"Hell is making a serious comeback"
PThU opened the academic year on 1 September with a symposium and ceremony about hell. Not your everyday topic. Or is it? "Mental distress has caused the imagery of hell to return in society," Professor Arnold Huijgen said during the speech with which he accepted his chair in Dogmatics on Friday.
Fired up in society
"In society, hell seems to be making a serious comeback," Huijgen said. "In the language of politics and cycling, as a metaphor for the worst and toughest, it has in fact never been gone. However, the prominence of hell in contemporary language and imagination does contrast with its absence in church and theology. Where hell is fired up in social speech, it seems to be extinguished in church and theology."

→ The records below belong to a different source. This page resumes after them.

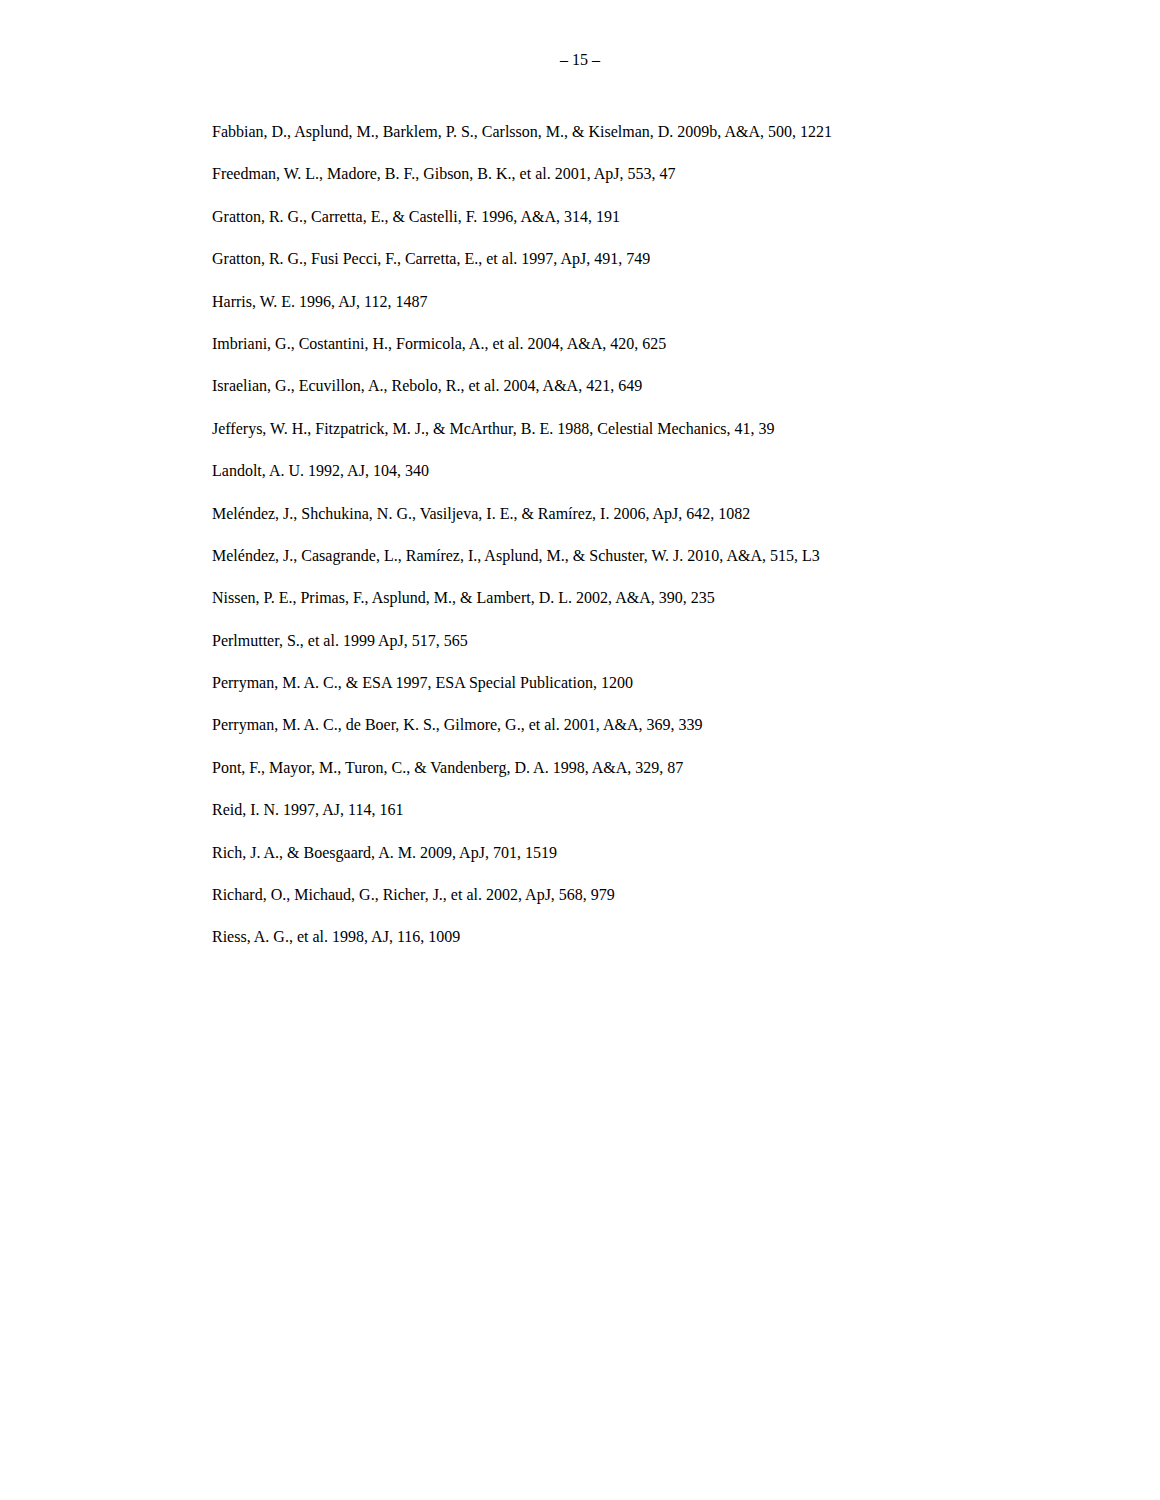– 15 –
Fabbian, D., Asplund, M., Barklem, P. S., Carlsson, M., & Kiselman, D. 2009b, A&A, 500, 1221
Freedman, W. L., Madore, B. F., Gibson, B. K., et al. 2001, ApJ, 553, 47
Gratton, R. G., Carretta, E., & Castelli, F. 1996, A&A, 314, 191
Gratton, R. G., Fusi Pecci, F., Carretta, E., et al. 1997, ApJ, 491, 749
Harris, W. E. 1996, AJ, 112, 1487
Imbriani, G., Costantini, H., Formicola, A., et al. 2004, A&A, 420, 625
Israelian, G., Ecuvillon, A., Rebolo, R., et al. 2004, A&A, 421, 649
Jefferys, W. H., Fitzpatrick, M. J., & McArthur, B. E. 1988, Celestial Mechanics, 41, 39
Landolt, A. U. 1992, AJ, 104, 340
Meléndez, J., Shchukina, N. G., Vasiljeva, I. E., & Ramírez, I. 2006, ApJ, 642, 1082
Meléndez, J., Casagrande, L., Ramírez, I., Asplund, M., & Schuster, W. J. 2010, A&A, 515, L3
Nissen, P. E., Primas, F., Asplund, M., & Lambert, D. L. 2002, A&A, 390, 235
Perlmutter, S., et al. 1999 ApJ, 517, 565
Perryman, M. A. C., & ESA 1997, ESA Special Publication, 1200
Perryman, M. A. C., de Boer, K. S., Gilmore, G., et al. 2001, A&A, 369, 339
Pont, F., Mayor, M., Turon, C., & Vandenberg, D. A. 1998, A&A, 329, 87
Reid, I. N. 1997, AJ, 114, 161
Rich, J. A., & Boesgaard, A. M. 2009, ApJ, 701, 1519
Richard, O., Michaud, G., Richer, J., et al. 2002, ApJ, 568, 979
Riess, A. G., et al. 1998, AJ, 116, 1009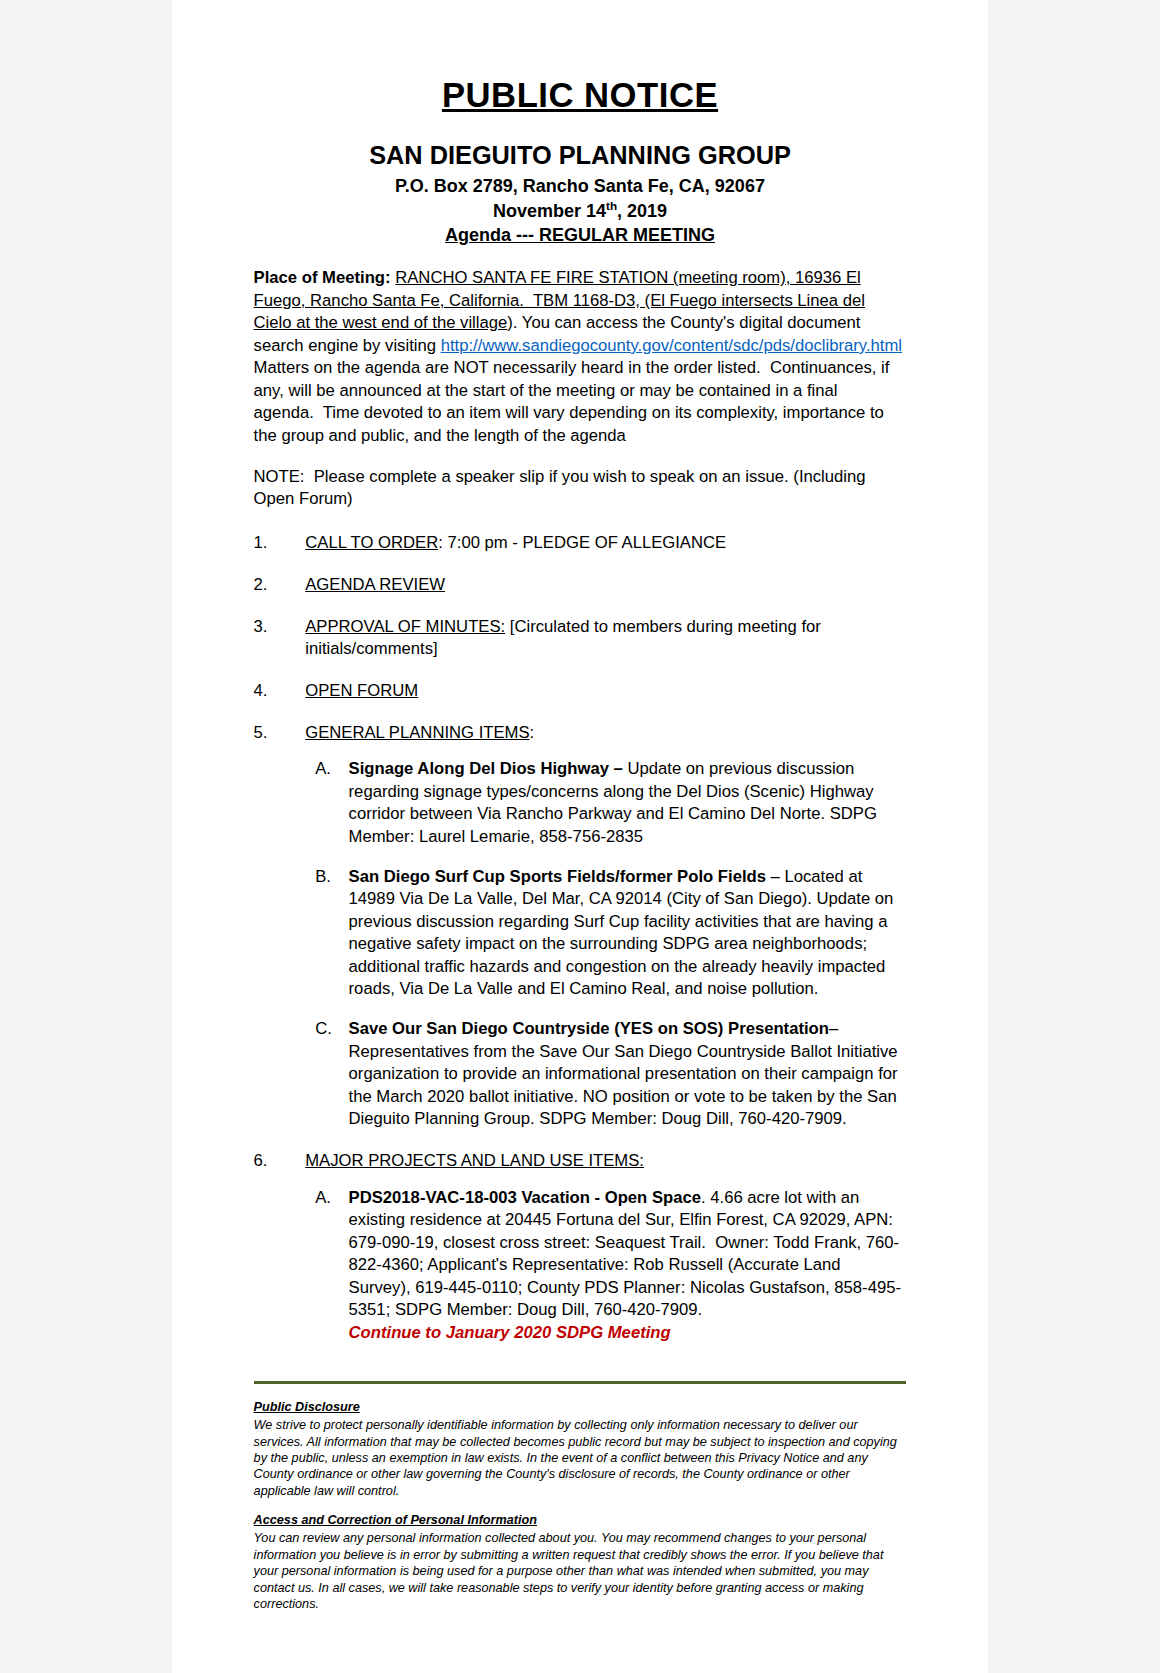PUBLIC NOTICE
SAN DIEGUITO PLANNING GROUP
P.O. Box 2789, Rancho Santa Fe, CA, 92067
November 14th, 2019
Agenda --- REGULAR MEETING
Place of Meeting: RANCHO SANTA FE FIRE STATION (meeting room), 16936 El Fuego, Rancho Santa Fe, California. TBM 1168-D3, (El Fuego intersects Linea del Cielo at the west end of the village). You can access the County's digital document search engine by visiting http://www.sandiegocounty.gov/content/sdc/pds/doclibrary.html Matters on the agenda are NOT necessarily heard in the order listed. Continuances, if any, will be announced at the start of the meeting or may be contained in a final agenda. Time devoted to an item will vary depending on its complexity, importance to the group and public, and the length of the agenda
NOTE: Please complete a speaker slip if you wish to speak on an issue. (Including Open Forum)
1. CALL TO ORDER: 7:00 pm - PLEDGE OF ALLEGIANCE
2. AGENDA REVIEW
3. APPROVAL OF MINUTES: [Circulated to members during meeting for initials/comments]
4. OPEN FORUM
5. GENERAL PLANNING ITEMS:
A. Signage Along Del Dios Highway – Update on previous discussion regarding signage types/concerns along the Del Dios (Scenic) Highway corridor between Via Rancho Parkway and El Camino Del Norte. SDPG Member: Laurel Lemarie, 858-756-2835
B. San Diego Surf Cup Sports Fields/former Polo Fields – Located at 14989 Via De La Valle, Del Mar, CA 92014 (City of San Diego). Update on previous discussion regarding Surf Cup facility activities that are having a negative safety impact on the surrounding SDPG area neighborhoods; additional traffic hazards and congestion on the already heavily impacted roads, Via De La Valle and El Camino Real, and noise pollution.
C. Save Our San Diego Countryside (YES on SOS) Presentation– Representatives from the Save Our San Diego Countryside Ballot Initiative organization to provide an informational presentation on their campaign for the March 2020 ballot initiative. NO position or vote to be taken by the San Dieguito Planning Group. SDPG Member: Doug Dill, 760-420-7909.
6. MAJOR PROJECTS AND LAND USE ITEMS:
A. PDS2018-VAC-18-003 Vacation - Open Space. 4.66 acre lot with an existing residence at 20445 Fortuna del Sur, Elfin Forest, CA 92029, APN: 679-090-19, closest cross street: Seaquest Trail. Owner: Todd Frank, 760-822-4360; Applicant's Representative: Rob Russell (Accurate Land Survey), 619-445-0110; County PDS Planner: Nicolas Gustafson, 858-495-5351; SDPG Member: Doug Dill, 760-420-7909.
Continue to January 2020 SDPG Meeting
Public Disclosure
We strive to protect personally identifiable information by collecting only information necessary to deliver our services. All information that may be collected becomes public record but may be subject to inspection and copying by the public, unless an exemption in law exists. In the event of a conflict between this Privacy Notice and any County ordinance or other law governing the County's disclosure of records, the County ordinance or other applicable law will control.
Access and Correction of Personal Information
You can review any personal information collected about you. You may recommend changes to your personal information you believe is in error by submitting a written request that credibly shows the error. If you believe that your personal information is being used for a purpose other than what was intended when submitted, you may contact us. In all cases, we will take reasonable steps to verify your identity before granting access or making corrections.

Fewer and fewer Christians believe that hell exists. Not only because they do not want to drive away their non-believing neighbours and friends, but also because they cannot reconcile the existence of hell with a loving God. Others, on the contrary, are deeply concerned about the salvation of their children and grandchildren, Huijgen said.
What is hell?
What exactly are we talking about when we're discussing hell? "Is hell endless and hopeless, is it willed by God, who is hell for, and does it actually exist or is it only metaphor?" In his lecture, Arnold Huijgen outlined three dominant positions on hell from the history of theology, and explored why hell deserves sustained theological attention. And what that attention should look like.